#### What is required
Every line below that holds the string "center" should be copied.

↓↓↓

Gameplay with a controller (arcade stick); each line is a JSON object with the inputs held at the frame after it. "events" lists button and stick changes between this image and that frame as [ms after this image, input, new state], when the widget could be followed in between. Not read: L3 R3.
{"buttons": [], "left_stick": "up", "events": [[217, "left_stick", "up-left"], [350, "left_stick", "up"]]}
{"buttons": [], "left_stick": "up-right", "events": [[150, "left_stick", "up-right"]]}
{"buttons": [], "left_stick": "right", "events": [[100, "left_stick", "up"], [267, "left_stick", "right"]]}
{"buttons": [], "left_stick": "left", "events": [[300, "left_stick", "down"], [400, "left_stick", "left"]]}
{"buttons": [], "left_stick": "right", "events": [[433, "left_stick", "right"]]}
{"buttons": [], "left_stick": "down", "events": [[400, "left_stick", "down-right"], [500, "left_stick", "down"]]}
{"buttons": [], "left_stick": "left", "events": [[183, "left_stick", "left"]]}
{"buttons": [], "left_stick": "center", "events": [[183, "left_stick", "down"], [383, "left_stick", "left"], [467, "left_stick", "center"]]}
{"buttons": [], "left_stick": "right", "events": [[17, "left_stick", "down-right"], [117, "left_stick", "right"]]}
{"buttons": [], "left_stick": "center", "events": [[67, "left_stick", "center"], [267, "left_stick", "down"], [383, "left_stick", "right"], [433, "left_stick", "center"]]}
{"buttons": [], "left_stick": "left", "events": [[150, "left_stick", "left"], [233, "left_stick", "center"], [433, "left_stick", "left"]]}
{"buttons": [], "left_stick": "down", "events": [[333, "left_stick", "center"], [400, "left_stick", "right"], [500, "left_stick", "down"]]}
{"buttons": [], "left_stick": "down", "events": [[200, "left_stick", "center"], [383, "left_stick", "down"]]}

↑↑↑

#### Problem solution
{"buttons": [], "left_stick": "center", "events": [[183, "left_stick", "down"], [383, "left_stick", "left"], [467, "left_stick", "center"]]}
{"buttons": [], "left_stick": "center", "events": [[67, "left_stick", "center"], [267, "left_stick", "down"], [383, "left_stick", "right"], [433, "left_stick", "center"]]}
{"buttons": [], "left_stick": "left", "events": [[150, "left_stick", "left"], [233, "left_stick", "center"], [433, "left_stick", "left"]]}
{"buttons": [], "left_stick": "down", "events": [[333, "left_stick", "center"], [400, "left_stick", "right"], [500, "left_stick", "down"]]}
{"buttons": [], "left_stick": "down", "events": [[200, "left_stick", "center"], [383, "left_stick", "down"]]}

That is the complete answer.